Auf einer Kundgebung auf dem zentralen Zócalo-Platz forderte er "null Verhandlung mit denen, die eine Politik gegen die Interessen des Volkes führen". Calderóns Plan, den staatlichen Erdöl-Konzern Pemex für ausländische Investoren zu öffnen, sei der Versuch, "die nationale Souveränität an das Ausland zu verkaufen".

López Obrador bekräftigte, er sei der wirkliche Sieger der Präsidentschaftswahl.
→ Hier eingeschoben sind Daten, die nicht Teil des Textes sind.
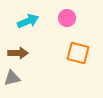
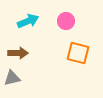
pink circle: moved 1 px left, 3 px down
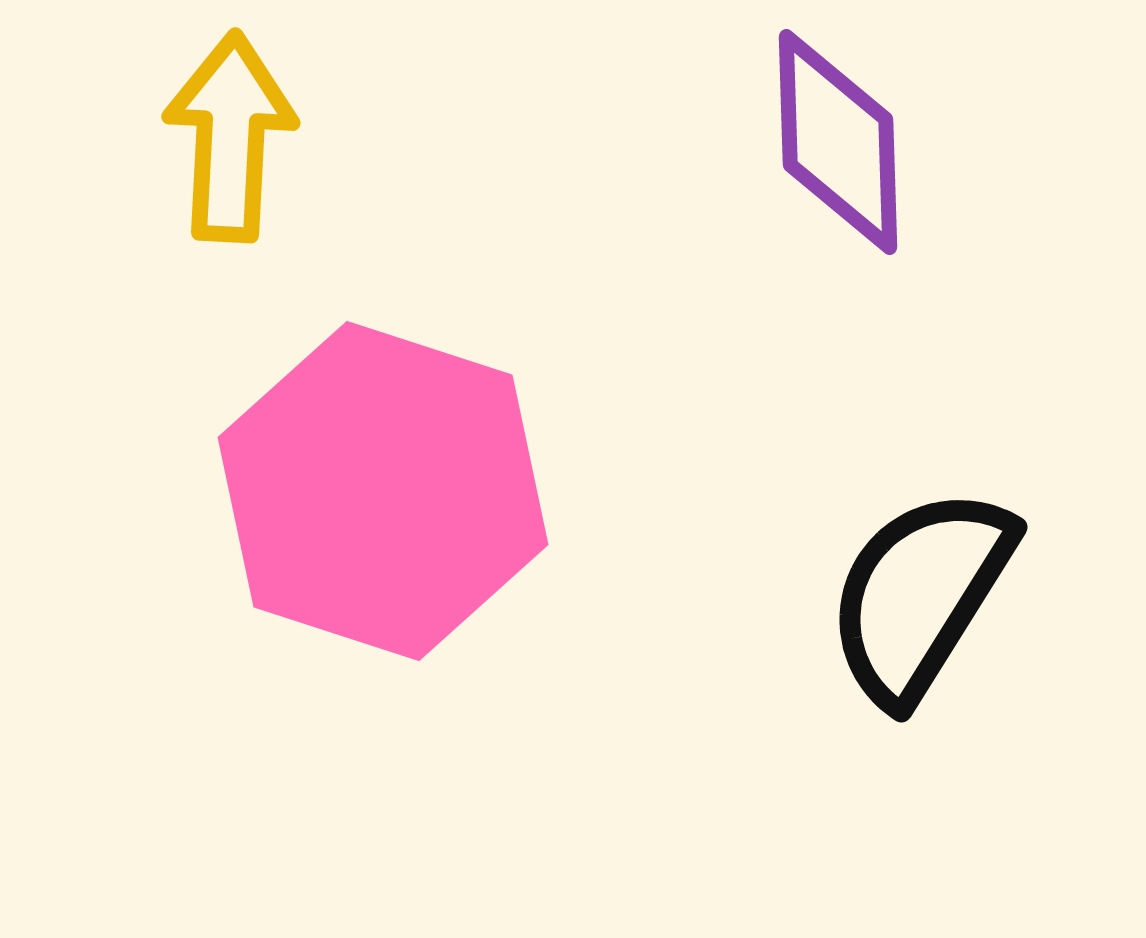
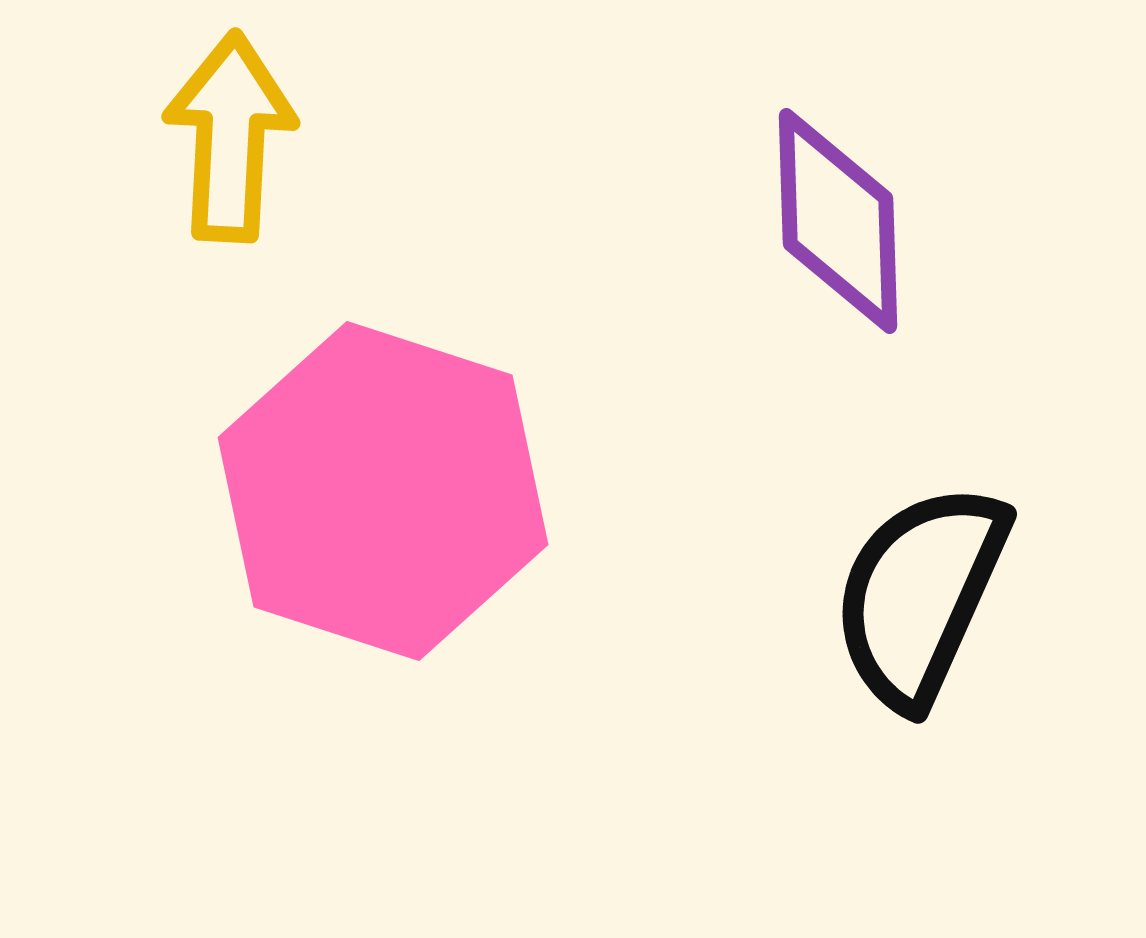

Ein Jahr nach dem Urnengang sei klar, "dass sie auf unsere Kosten gemauschelt haben und dass die Mafia einen unrechtmäßigen Präsident eingesetzt hat". Zuvor hatte López Obrador sein neues Buch mit dem Titel "Die Mafia hat uns die Präsidentschaft geklaut" vorgestellt, in dem er Ex-Präsident Vicente Fox vorwirft, vor der Wahl Umfragen manipuliert und für Calderón verfassungswidrig Wahlkampf gemacht zu haben.

Das Wahlgericht hatte Anfang September das von López Obrador angefochtene Wahlergebnis in einer endgültigen Entscheidung bestätigt. Dennoch hatte sich López Obrador im November zum "rechtmäßigen Präsidenten" ausgerufen, nachdem Calderón die Präsidentschaftswahl mit einem Vorsprung von nur 230.000 Stimmen gewonnen hatte.